Research firm IHS, which previously dismantled the iPhone 5s and 5c to calculate component costs, has now done the same with the iPad Air.
It concludes that while the technology in the iPad Air is significantly more advanced than in the iPad 3 (for some reason the company skipped the iPad 4), the total production cost is actually lower, reports AllThingsD.
The firm says Apple’s iPad Air [...] costs between $274 and $361 to build depending on model. The [...] total component cost of the base model, at $274, is still $42 cheaper than the entry-level third-generation iPad …
The display and touchscreen assembly is significantly more advanced than earlier models, with a higher combined production cost of $133, says IHS.
For the touchscreen bit, there’s a new type of sensor known as a cycle-olefin polymer (COP) sensor that sits underneath the outer layer of Gorilla Glass that users touch. What used to require two layers of glass now requires only one. The result, the whole assembly measures out to 1.8 millimeters thick versus 2.23 millimeters on the third-generation model.
There’s also fewer LED lights providing the backlighting to the display than before. The brightness that once required 84 LED lights, is now being accomplished with only 36.

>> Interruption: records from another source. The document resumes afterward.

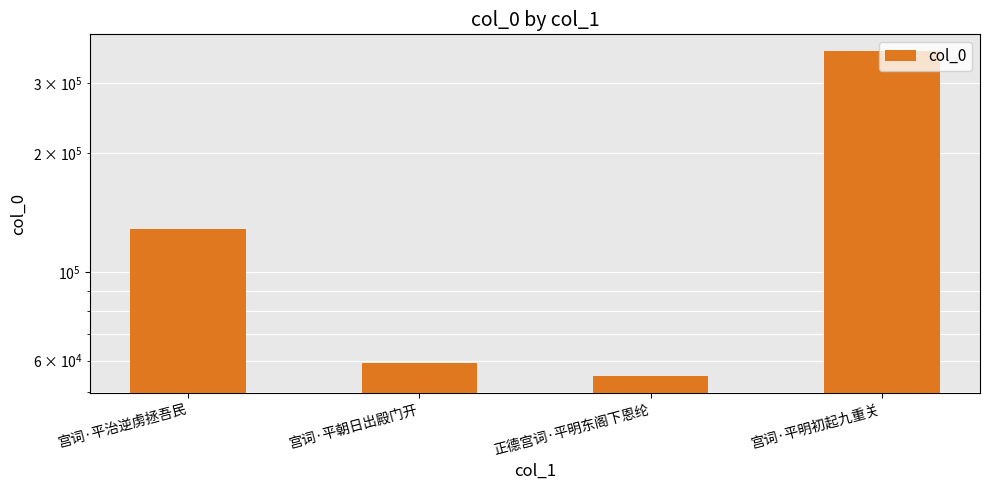

Which category has the highest value across all series?

宫词·平明初起九重关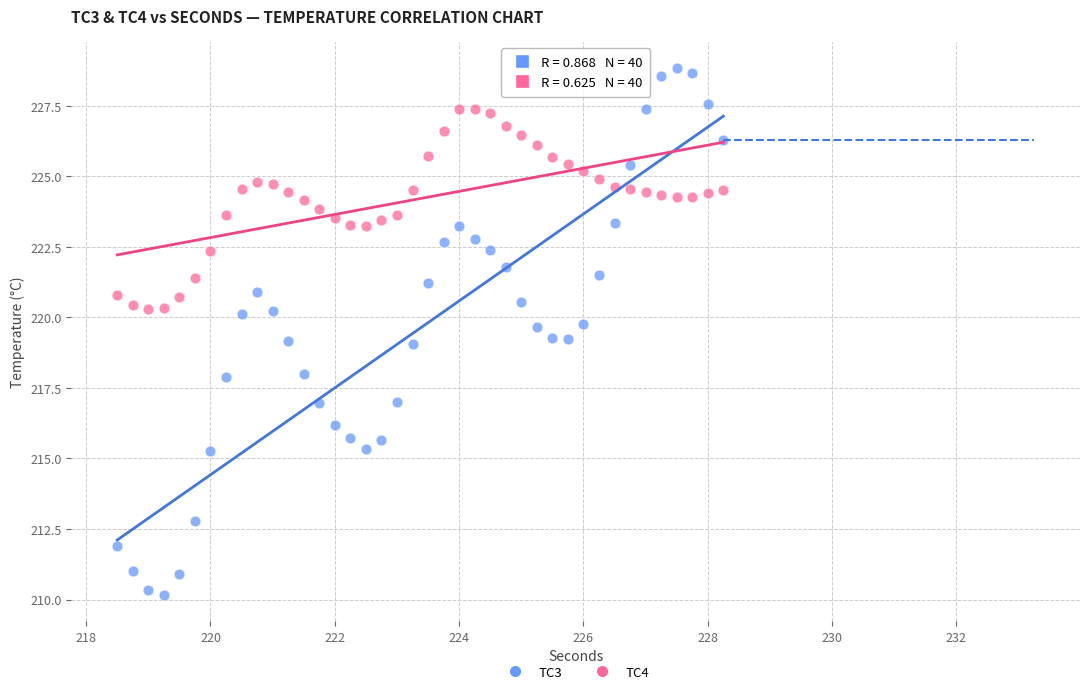

Which series has the widest spread of Y values?

TC3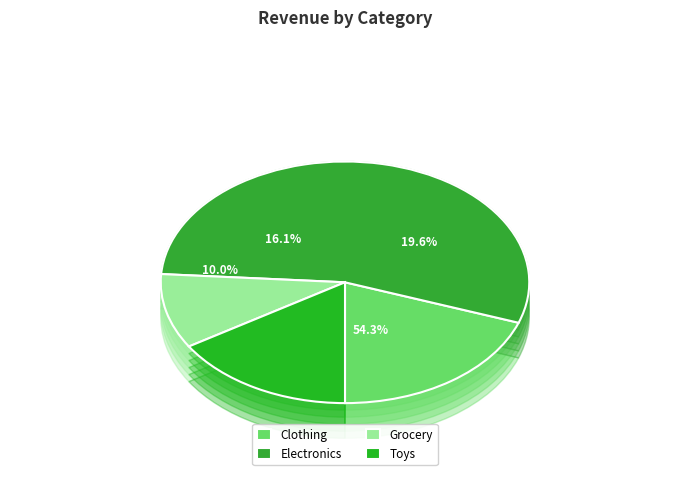

What is the ratio of the value at Toys to the value at Electronics?

0.3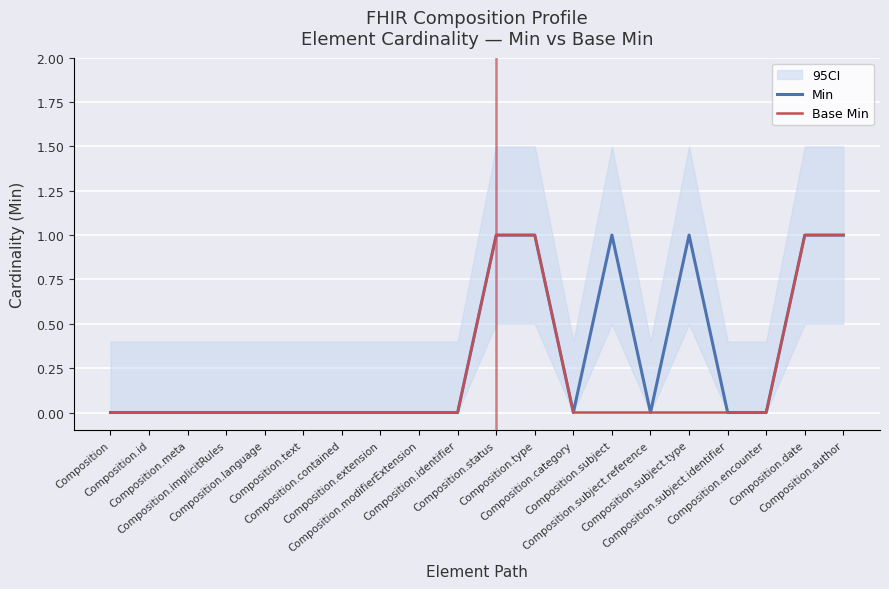

Is this an area chart (filled region under the line)?

No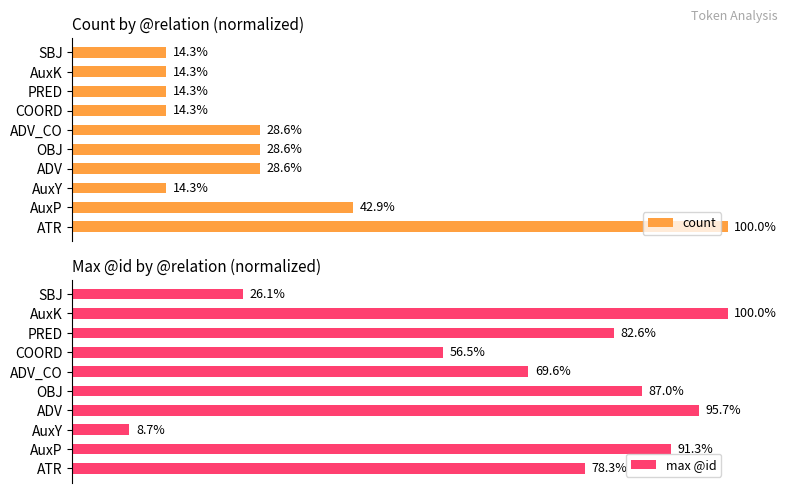

Which category has the highest value in the count series?

ATR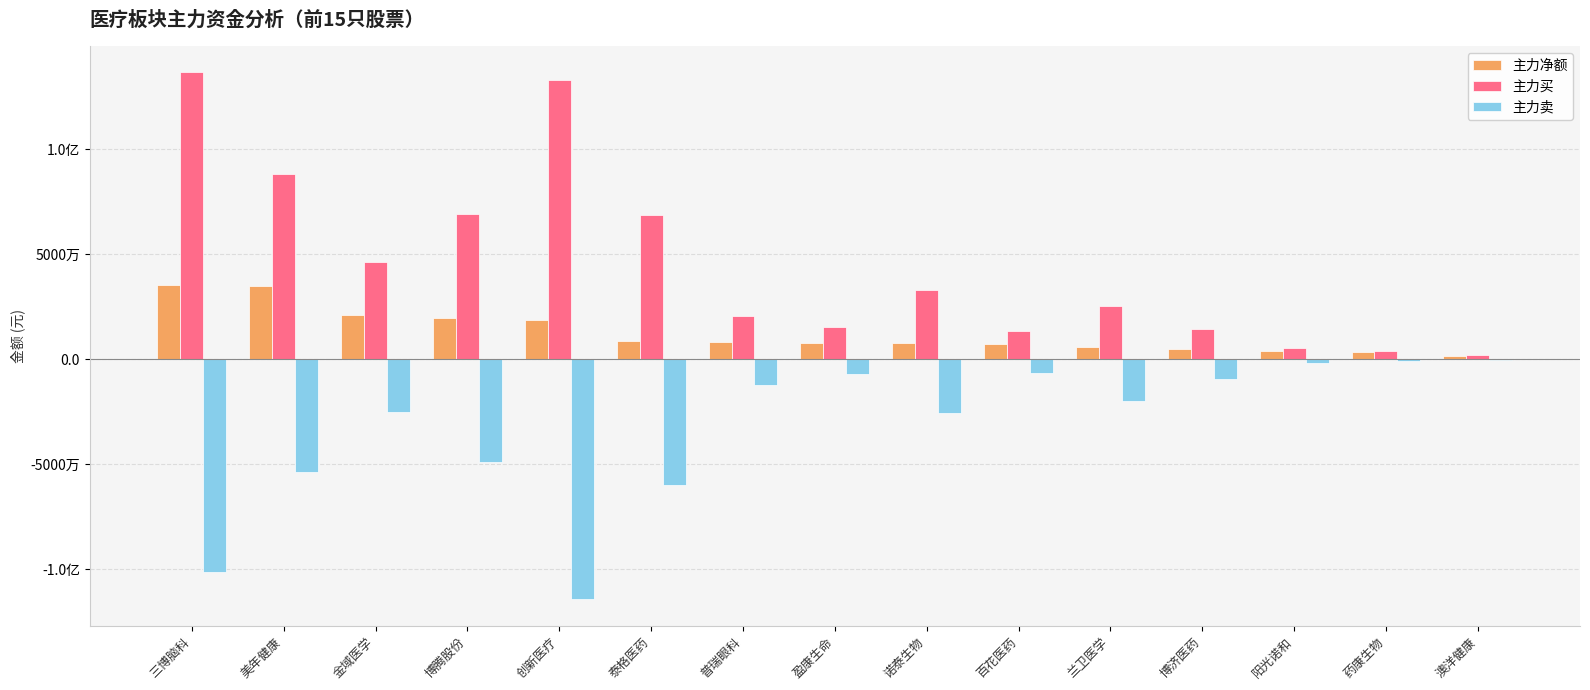

Are the bars horizontal?

No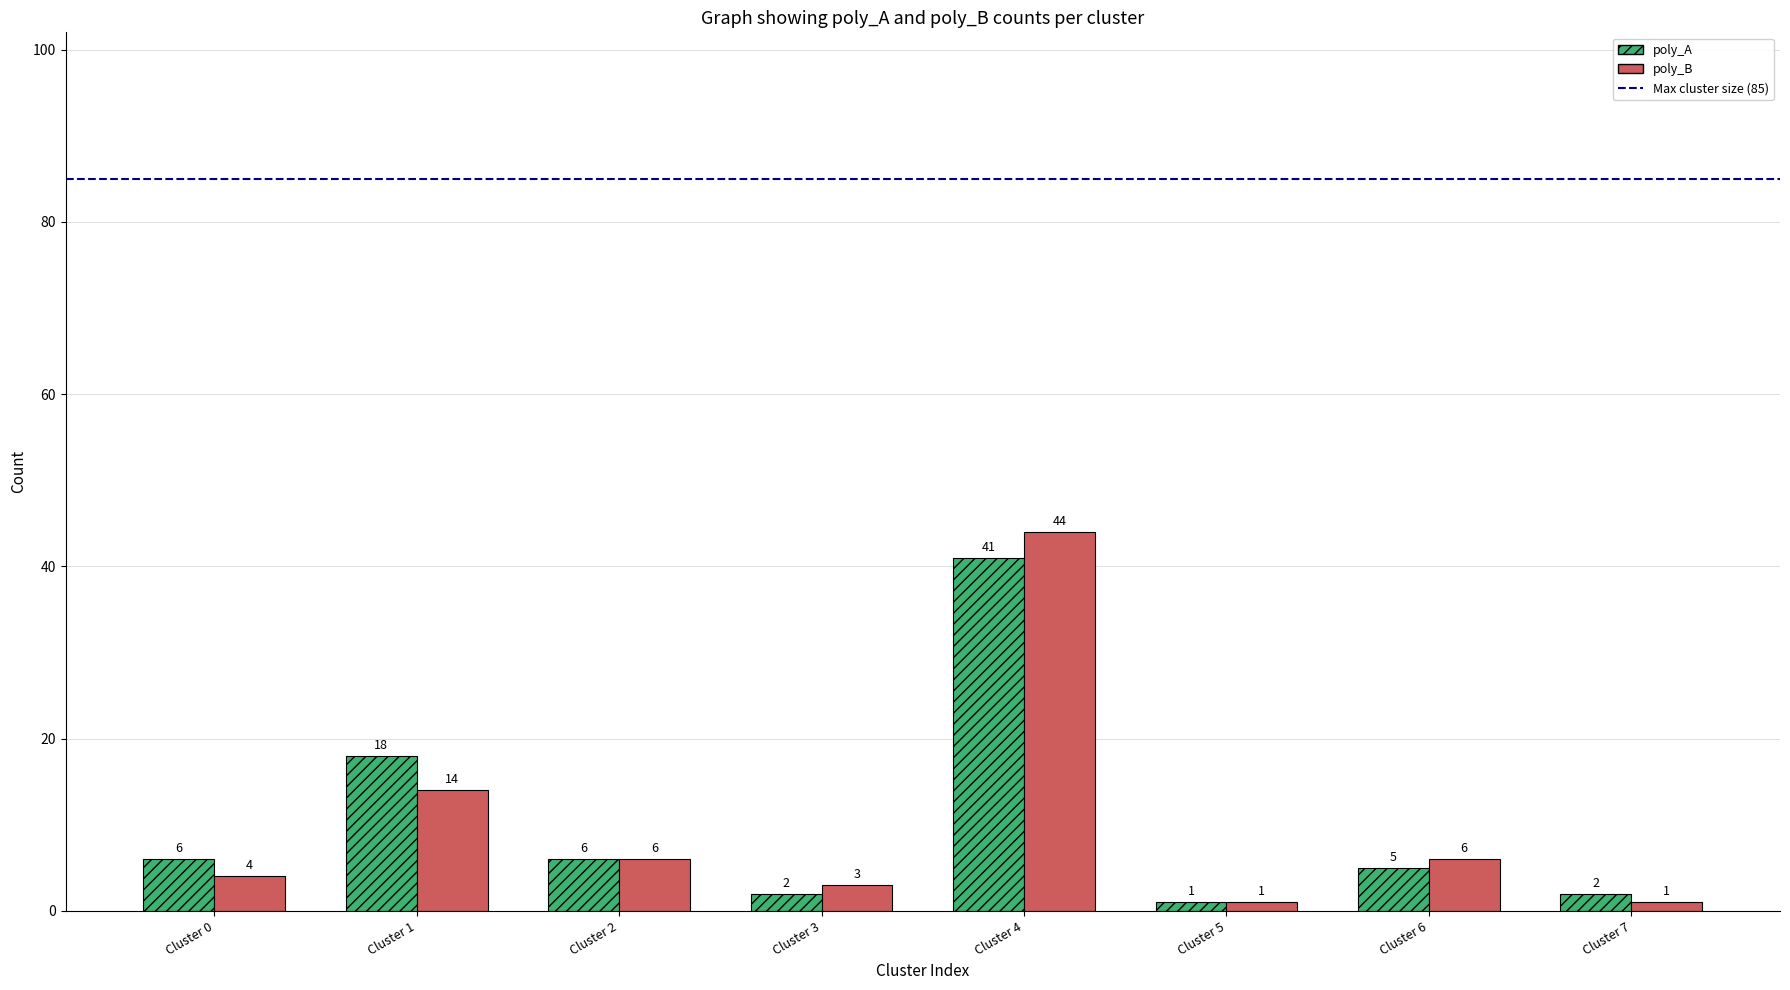

What is the average value of the poly_A series?

10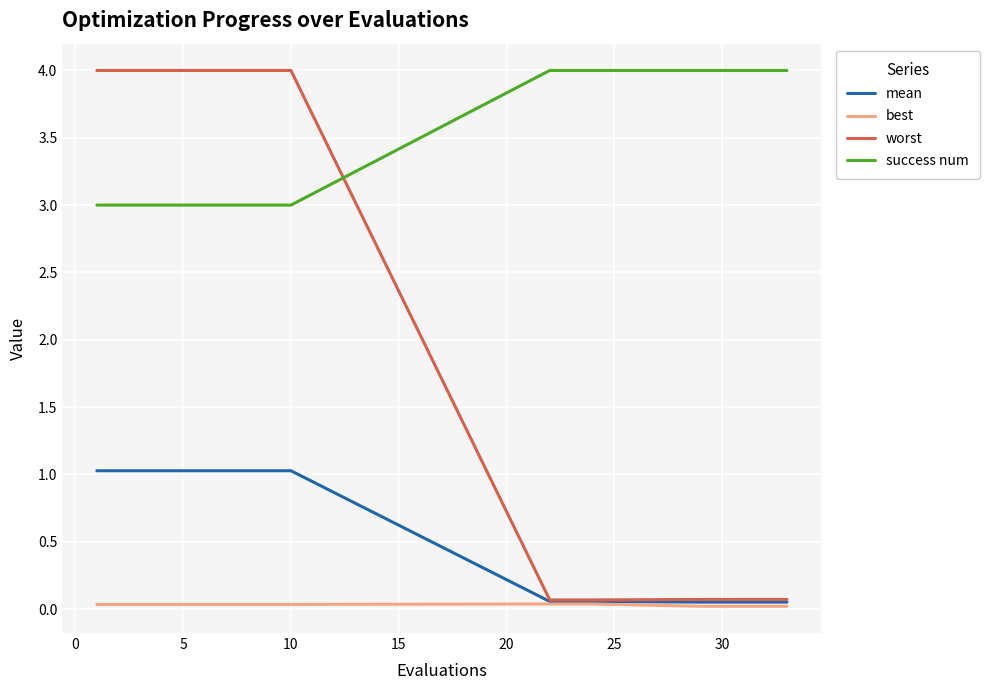

What is the difference between the maximum and minimum values in the success num series?

1.0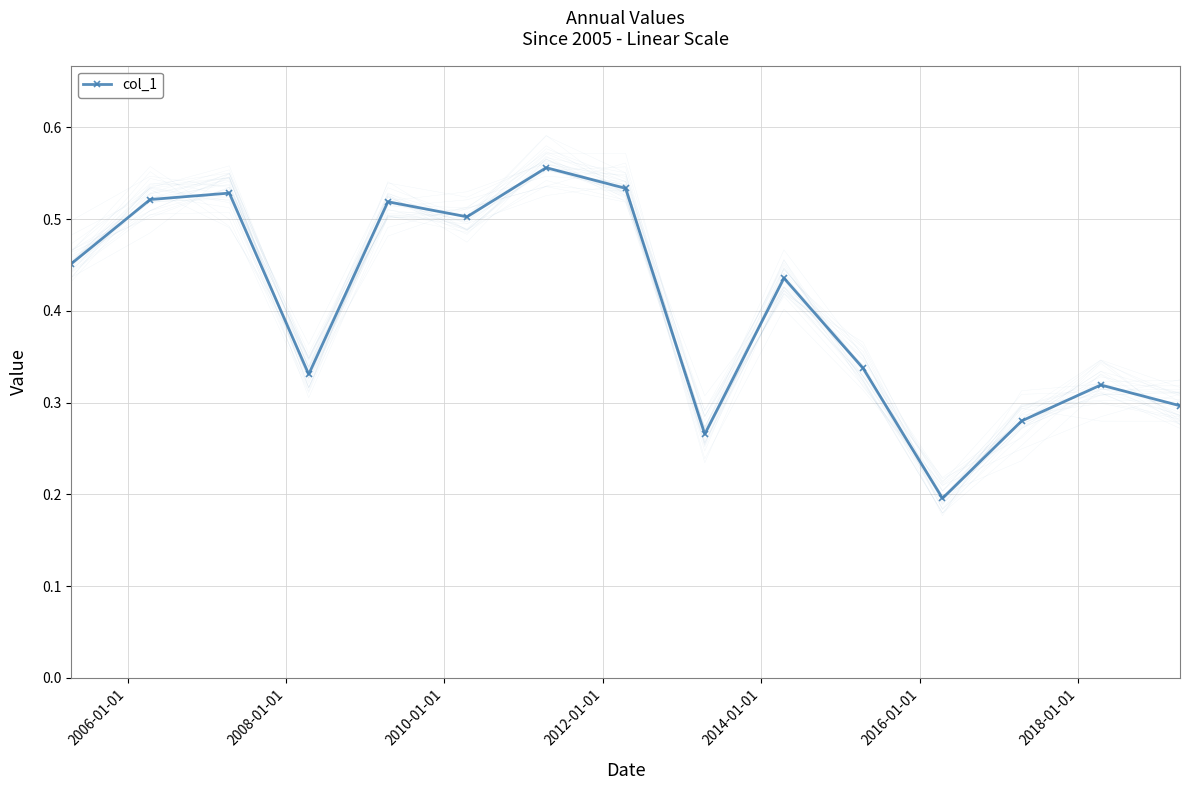

How many data points does each series have?

15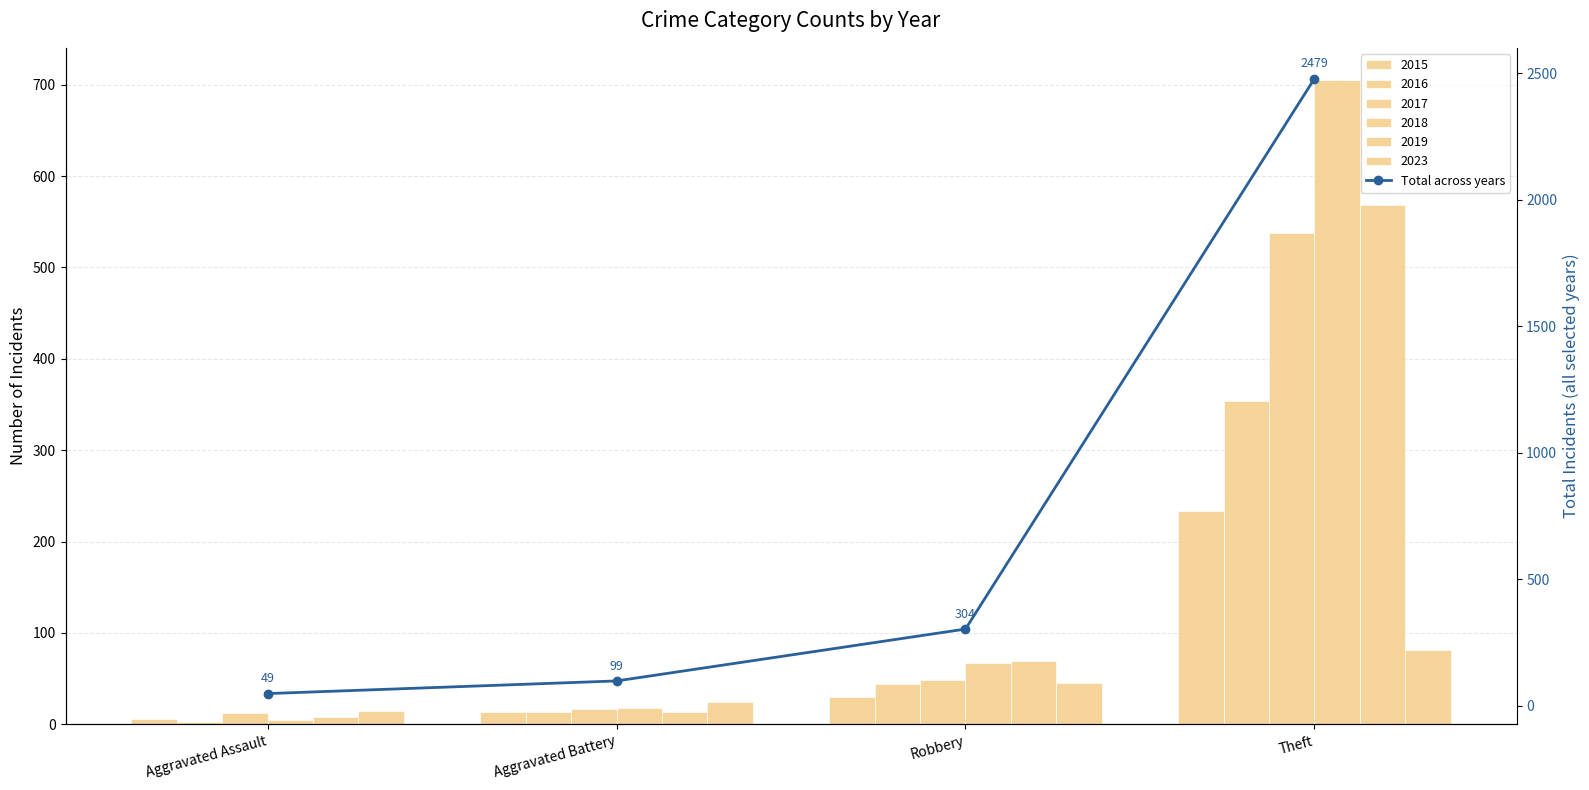

What is the sum of all values?

2931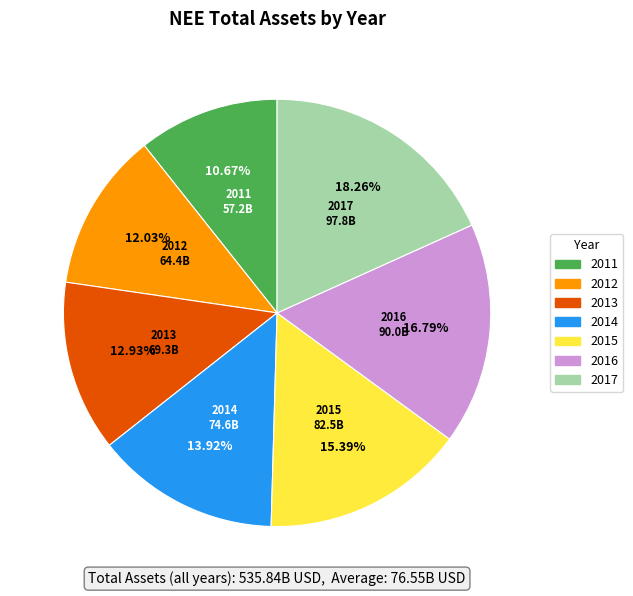

Is it true that 2015 is 28% of the pie?

False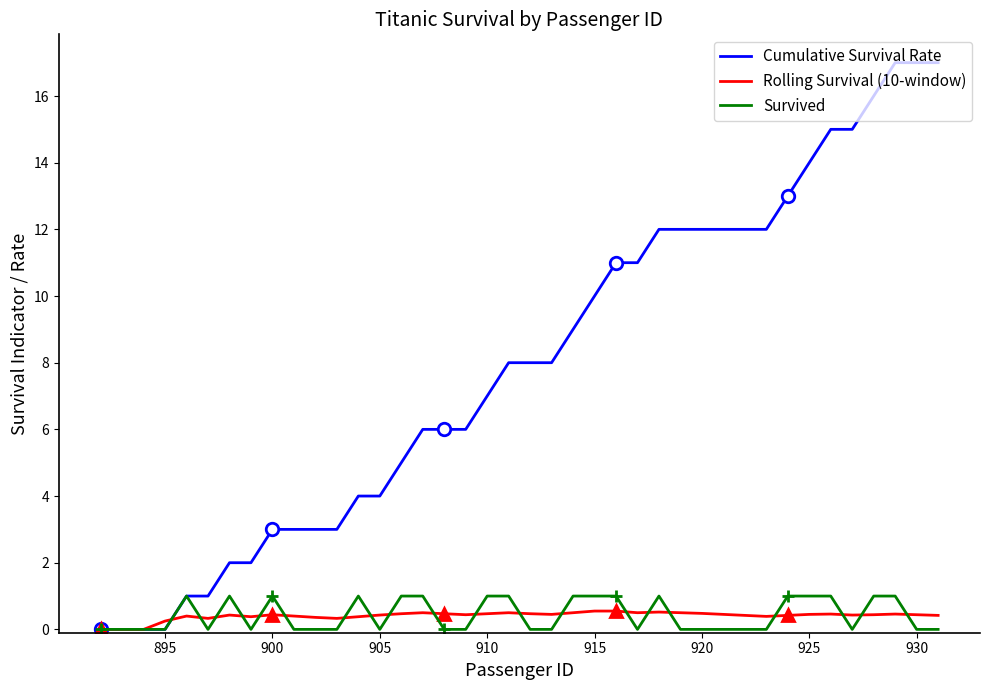

What is the highest value of the Cumulative Survival Rate series?

17.0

The lighting trick appears to be achieved by a combination of the thinner screen assembly (thus less dimming) and an optical film used to spread the lighting across a wider area, though it’s also possible that the LEDs are more powerful.
IHS says that Apple also managed to achieve something with the iPad Air that it tried but failed to do with the iPhone 5s and 5c: use a single set of wireless chips to allow the same model to be used on any U.S. carrier. This allows Apple to benefit from economies of scale. IHS says Apple was unable to do the same with the latest iPhones as there simply isn’t enough room in the casing to accommodate all the chips needed.